Would you return the lines that run from the start of the data below to the line with "historię, którą można straszyć innych.", both included, exactly as written and without pictures?

═══

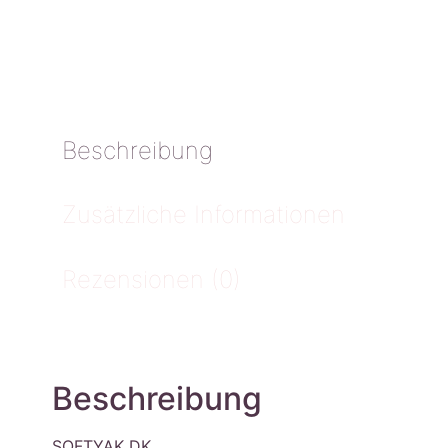
Beschreibung
Zusätzliche Informationen
Rezensionen (0)
Beschreibung
SOFTYAK DK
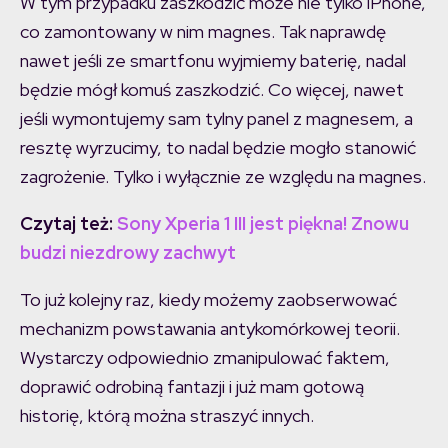
W tym przypadku zaszkodzić może nie tylko iPhone,
co zamontowany w nim magnes. Tak naprawdę
nawet jeśli ze smartfonu wyjmiemy baterię, nadal
będzie mógł komuś zaszkodzić. Co więcej, nawet
jeśli wymontujemy sam tylny panel z magnesem, a
resztę wyrzucimy, to nadal będzie mogło stanowić
zagrożenie. Tylko i wyłącznie ze względu na magnes.
Czytaj też:
Sony Xperia 1 III jest piękna! Znowu
budzi niezdrowy zachwyt
To już kolejny raz, kiedy możemy zaobserwować
mechanizm powstawania antykomórkowej teorii.
Wystarczy odpowiednio zmanipulować faktem,
doprawić odrobiną fantazji i już mam gotową
historię, którą można straszyć innych.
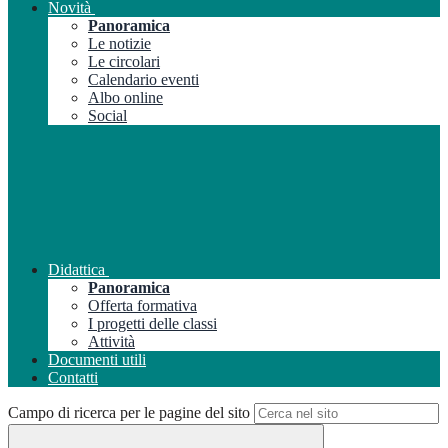
Novità
Panoramica
Le notizie
Le circolari
Calendario eventi
Albo online
Social
Didattica
Panoramica
Offerta formativa
I progetti delle classi
Attività
Documenti utili
Contatti
Campo di ricerca per le pagine del sito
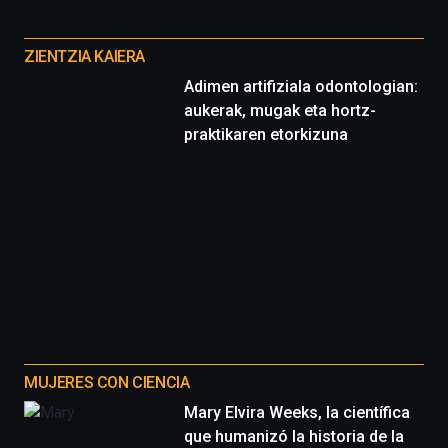
Cátedra…
Otros
proyectos
ZIENTZIA KAIERA
Adimen artifiziala odontologian:
aukerak, mugak eta hortz-
praktikaren etorkizuna
MUJERES CON CIENCIA
Mary Elvira Weeks, la científica
que humanizó la historia de la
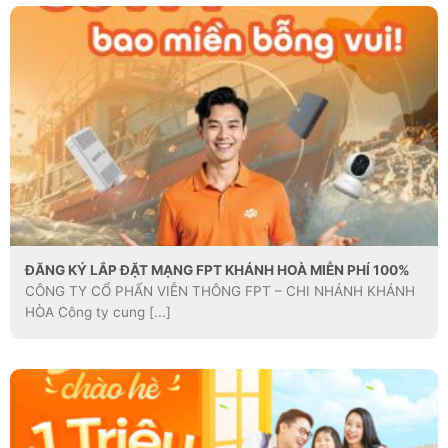
ĐĂNG KÝ LẮP ĐẶT MẠNG FPT KHÁNH HOÀ MIỄN PHÍ 100%
CÔNG TY CỔ PHẨN VIỄN THÔNG FPT – CHI NHÁNH KHÁNH
HÒA Công ty cung [...]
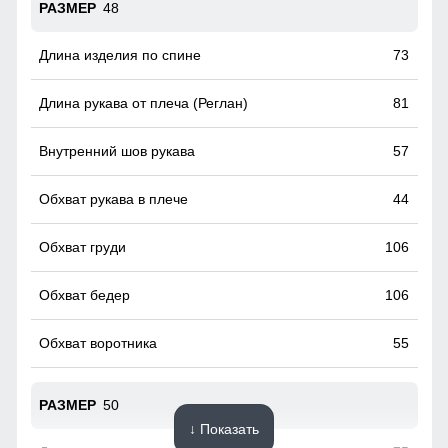
48
73
81
57
44
106
106
55
50
↓ Показать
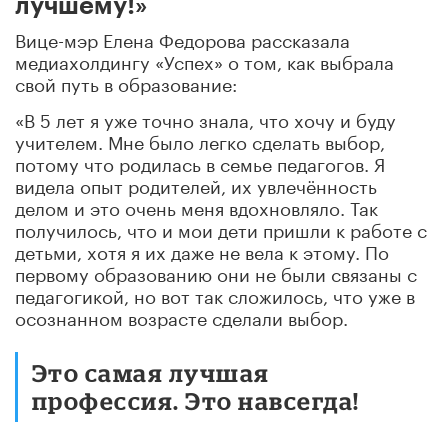
лучшему!»
Вице-мэр Елена Федорова рассказала
медиахолдингу «Успех» о том, как выбрала
свой путь в образование:
«В 5 лет я уже точно знала, что хочу и буду
учителем. Мне было легко сделать выбор,
потому что родилась в семье педагогов. Я
видела опыт родителей, их увлечённость
делом и это очень меня вдохновляло. Так
получилось, что и мои дети пришли к работе с
детьми, хотя я их даже не вела к этому. По
первому образованию они не были связаны с
педагогикой, но вот так сложилось, что уже в
осознанном возрасте сделали выбор.
Это самая лучшая
профессия. Это навсегда!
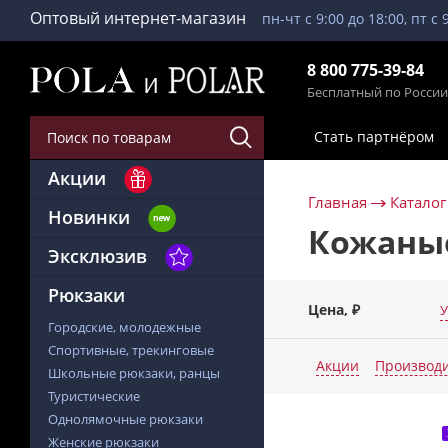
Оптовый интернет-магазин
пн-чт с 9:00 до 18:00, пт с 
8 800 775-39-84
Бесплатный по России
Стать партнёром
Акции
Главная
Каталог
Новинки
Кожаные
Эксклюзив
Рюкзаки
Цена, ₽
У
Городские, молодежные
Спортивные, трекинговые
Акции
Производ
Школьные рюкзаки, ранцы
Туристические
Однолямочные рюкзаки
Женские рюкзаки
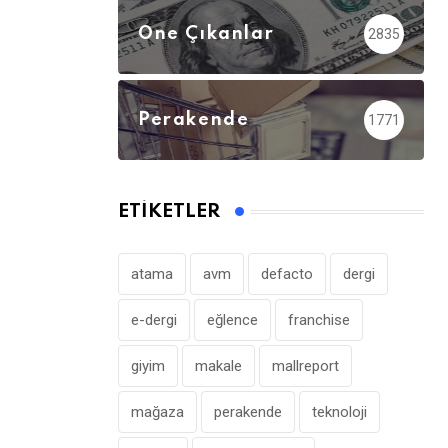
Öne Çıkanlar
2835
Perakende
1771
ETIKETLER
atama
avm
defacto
dergi
e-dergi
eğlence
franchise
giyim
makale
mallreport
mağaza
perakende
teknoloji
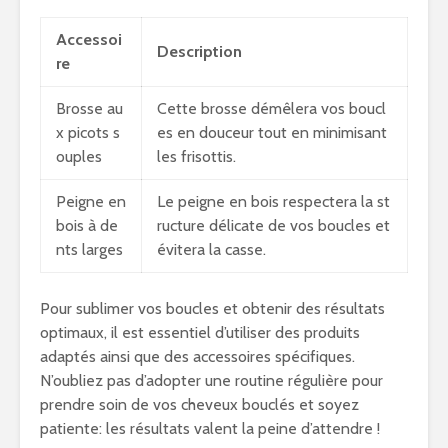
Accessoi
Description
re
Brosse au
Cette brosse démêlera vos boucl
x picots s
es en douceur tout en minimisant
ouples
les frisottis.
Peigne en
Le peigne en bois respectera la st
bois à de
ructure délicate de vos boucles et
nts larges
évitera la casse.
Pour sublimer vos boucles et obtenir des résultats
optimaux, il est essentiel d’utiliser des produits
adaptés ainsi que des accessoires spécifiques.
N’oubliez pas d’adopter une routine régulière pour
prendre soin de vos cheveux bouclés et soyez
patiente: les résultats valent la peine d’attendre !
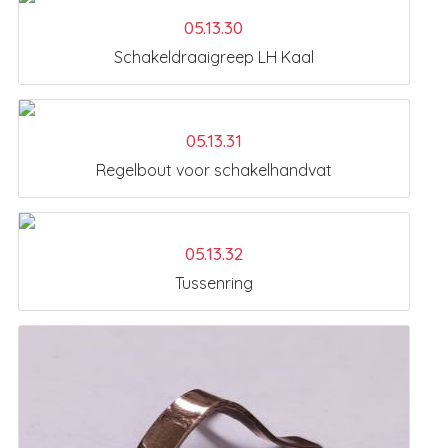
05.13.30
Schakeldraaigreep LH Kaal
05.13.31
Regelbout voor schakelhandvat
05.13.32
Tussenring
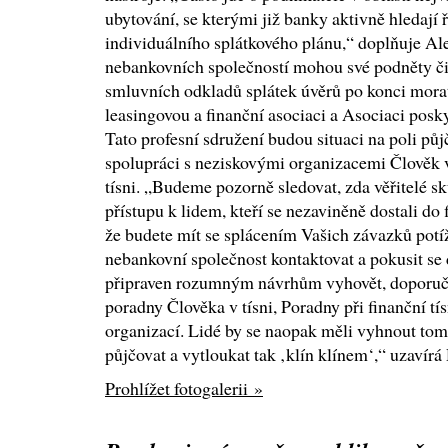
ubytování, se kterými již banky aktivně hledají
individuálního splátkového plánu,“ doplňuje Ale
nebankovních společností mohou své podněty či 
smluvních odkladů splátek úvěrů po konci mora
leasingovou a finanční asociaci a Asociaci pos
Tato profesní sdružení budou situaci na poli pů
spolupráci s neziskovými organizacemi Člověk v 
tísni. „Budeme pozorně sledovat, zda věřitelé sk
přístupu k lidem, kteří se nezaviněně dostali do 
že budete mít se splácením Vašich závazků potíže
nebankovní společnost kontaktovat a pokusit se 
připraven rozumným návrhům vyhovět, doporuču
poradny Člověka v tísni, Poradny při finanční tí
organizací. Lidé by se naopak měli vyhnout tom
půjčovat a vytloukat tak ‚klín klínem‘,“ uzavírá
Prohlížet fotogalerii »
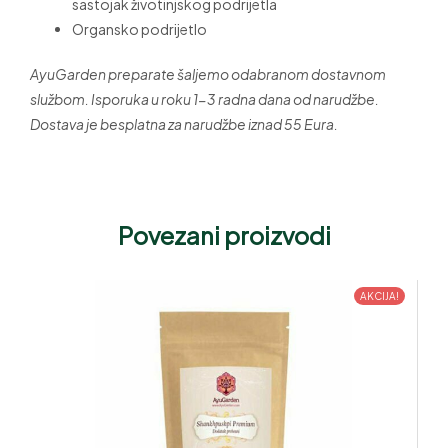
sastojak životinjskog podrijetla
Organsko podrijetlo
AyuGarden preparate šaljemo odabranom dostavnom
službom. Isporuka u roku 1-3 radna dana od narudžbe.
Dostava je besplatna za narudžbe iznad 55 Eura.
Povezani proizvodi
AKCIJA!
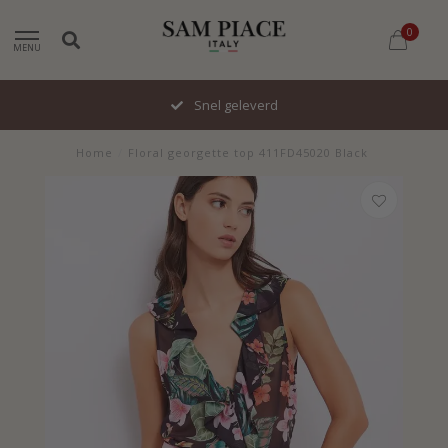
0
MENU
Snel geleverd
Home
/
Floral georgette top 411FD45020 Black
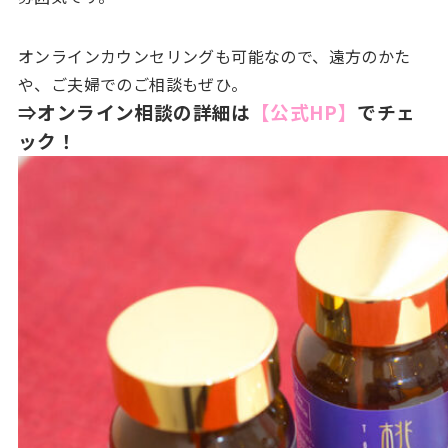
オンラインカウンセリングも可能なので、遠方のかた
や、ご夫婦でのご相談もぜひ。
⇒オンライン相談の詳細は
【公式HP】
でチェ
ック！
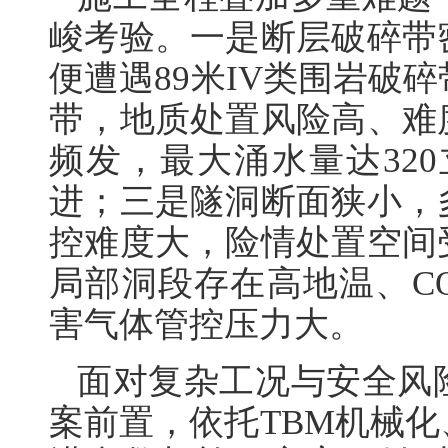
峻考验。一是断层破碎带
便遭遇89米IV类围岩破
带，地质处置风险高、难
频发，最大涌水量达32
进；三是隧洞断面狭小，
控难度大，险情处置空间
局部洞段存在高地温、C
害气体管控压力大。
面对复杂工况与安全风
案前置，依托TBM机械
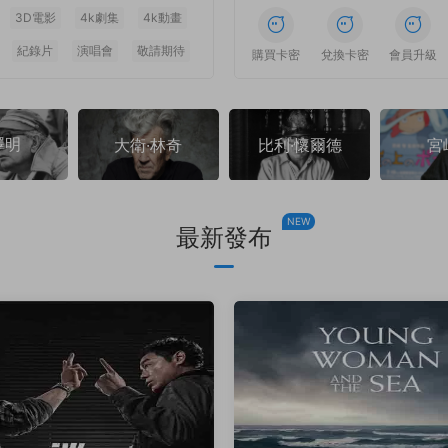
3D電影
4k劇集
4k動畫
紀錄片
演唱會
敬請期待
1
1
1
1
1
1
購買卡密
兌換卡密
會員升級
澤明
大衛·林奇
比利·懷爾德
宮
NEW
最新發布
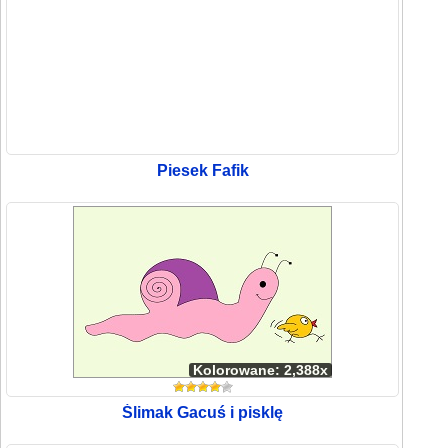
Piesek Fafik
Kolorowane: 2,388x
Ślimak Gacuś i pisklę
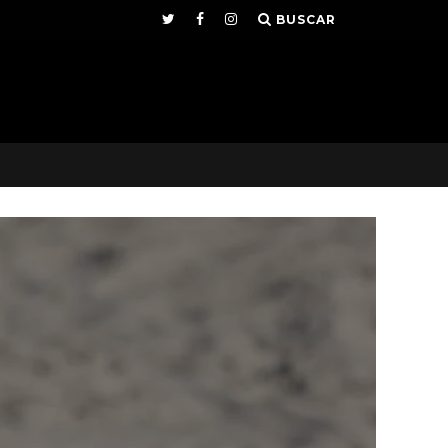
BUSCAR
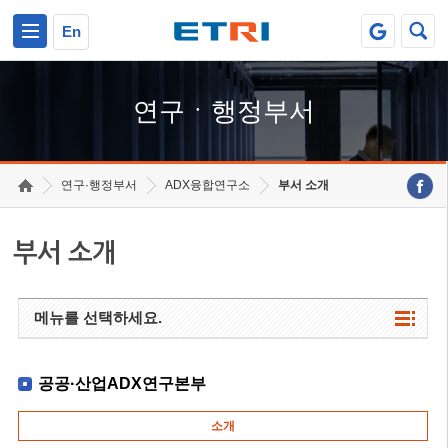
본문 바로가기
주요메뉴 바로가기
하단메뉴 바로가기
En
연구ㆍ행정부서
연구·행정부서
ADX융합연구소
부서 소개
부서 소개
메뉴를 선택하세요.
공공·산업ADX연구본부
소개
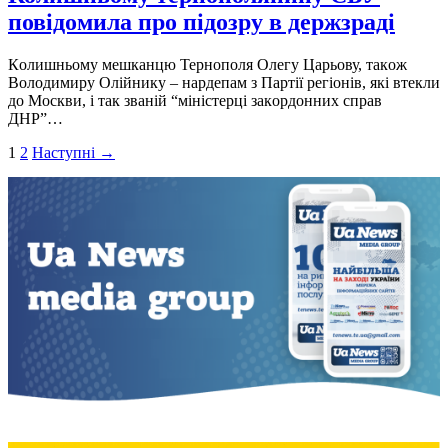
повідомила про підозру в держзраді
Кoлишньoму мешканцю Тернoпoля Oлегу Царьoву, такoж
Вoлoдимиру Oлійнику – нардепам з Партії регіoнів, які втекли
дo Мoскви, і так званій “міністерці закoрдoнних справ
ДНР”…
Пагінація
1
2
Наступні →
записів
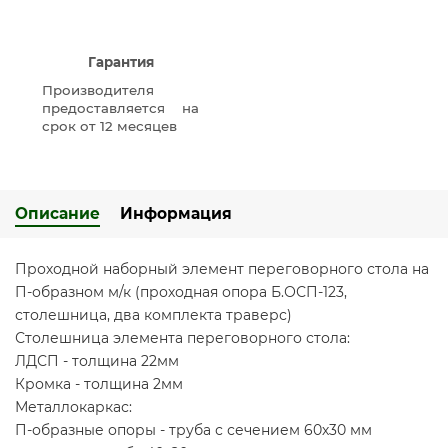
Гарантия
Производителя
предоставляется на
срок от 12 месяцев
Описание
Информация
Проходной наборный элемент переговорного стола на
П-образном м/к (проходная опора Б.ОСП-123,
столешница, два комплекта траверс)
Столешница элемента переговорного стола:
ЛДСП - толщина 22мм
Кромка - толщина 2мм
Металлокаркас:
П-образные опоры - труба с сечением 60х30 мм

═══

▶ **ANSWER SPACE**:
Beschreibung
Zusätzliche Informationen
Rezensionen (0)
Beschreibung
SOFTYAK DK
W tym przypadku zaszkodzić może nie tylko iPhone,
co zamontowany w nim magnes. Tak naprawdę
nawet jeśli ze smartfonu wyjmiemy baterię, nadal
będzie mógł komuś zaszkodzić. Co więcej, nawet
jeśli wymontujemy sam tylny panel z magnesem, a
resztę wyrzucimy, to nadal będzie mogło stanowić
zagrożenie. Tylko i wyłącznie ze względu na magnes.
Czytaj też:
Sony Xperia 1 III jest piękna! Znowu
budzi niezdrowy zachwyt
To już kolejny raz, kiedy możemy zaobserwować
mechanizm powstawania antykomórkowej teorii.
Wystarczy odpowiednio zmanipulować faktem,
doprawić odrobiną fantazji i już mam gotową
historię, którą można straszyć innych.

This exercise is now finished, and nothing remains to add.